### WORK INSTRUCTIONS
In the records that follow, find each line containing "University" and copy it.

### RECORDS FOR THIS EXERCISE

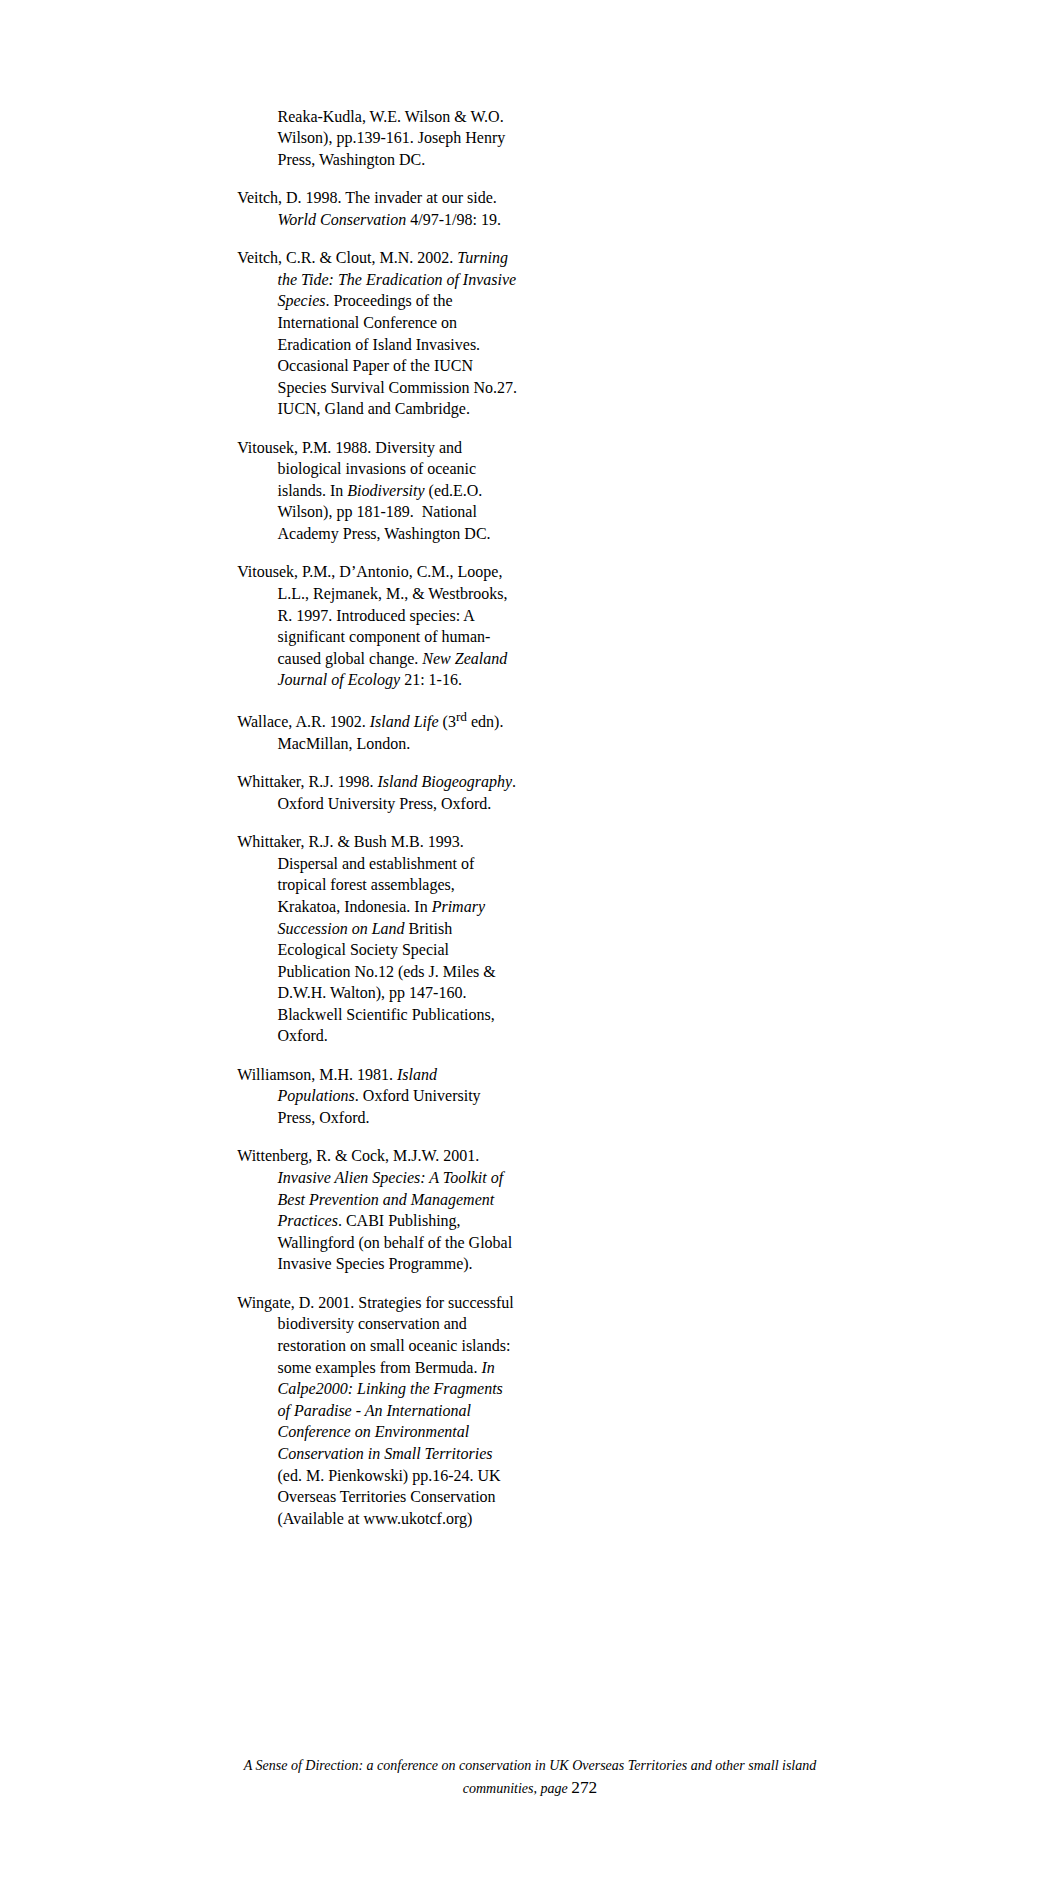Reaka-Kudla, W.E. Wilson & W.O. Wilson), pp.139-161. Joseph Henry Press, Washington DC.
Veitch, D. 1998. The invader at our side. World Conservation 4/97-1/98: 19.
Veitch, C.R. & Clout, M.N. 2002. Turning the Tide: The Eradication of Invasive Species. Proceedings of the International Conference on Eradication of Island Invasives. Occasional Paper of the IUCN Species Survival Commission No.27. IUCN, Gland and Cambridge.
Vitousek, P.M. 1988. Diversity and biological invasions of oceanic islands. In Biodiversity (ed.E.O. Wilson), pp 181-189. National Academy Press, Washington DC.
Vitousek, P.M., D’Antonio, C.M., Loope, L.L., Rejmanek, M., & Westbrooks, R. 1997. Introduced species: A significant component of human-caused global change. New Zealand Journal of Ecology 21: 1-16.
Wallace, A.R. 1902. Island Life (3rd edn). MacMillan, London.
Whittaker, R.J. 1998. Island Biogeography. Oxford University Press, Oxford.
Whittaker, R.J. & Bush M.B. 1993. Dispersal and establishment of tropical forest assemblages, Krakatoa, Indonesia. In Primary Succession on Land British Ecological Society Special Publication No.12 (eds J. Miles & D.W.H. Walton), pp 147-160. Blackwell Scientific Publications, Oxford.
Williamson, M.H. 1981. Island Populations. Oxford University Press, Oxford.
Wittenberg, R. & Cock, M.J.W. 2001. Invasive Alien Species: A Toolkit of Best Prevention and Management Practices. CABI Publishing, Wallingford (on behalf of the Global Invasive Species Programme).
Wingate, D. 2001. Strategies for successful biodiversity conservation and restoration on small oceanic islands: some examples from Bermuda. In Calpe2000: Linking the Fragments of Paradise - An International Conference on Environmental Conservation in Small Territories (ed. M. Pienkowski) pp.16-24. UK Overseas Territories Conservation (Available at www.ukotcf.org)
A Sense of Direction: a conference on conservation in UK Overseas Territories and other small island communities, page 272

### TASK RESPONSE
Whittaker, R.J. 1998. Island Biogeography. Oxford University Press, Oxford.
Williamson, M.H. 1981. Island Populations. Oxford University Press, Oxford.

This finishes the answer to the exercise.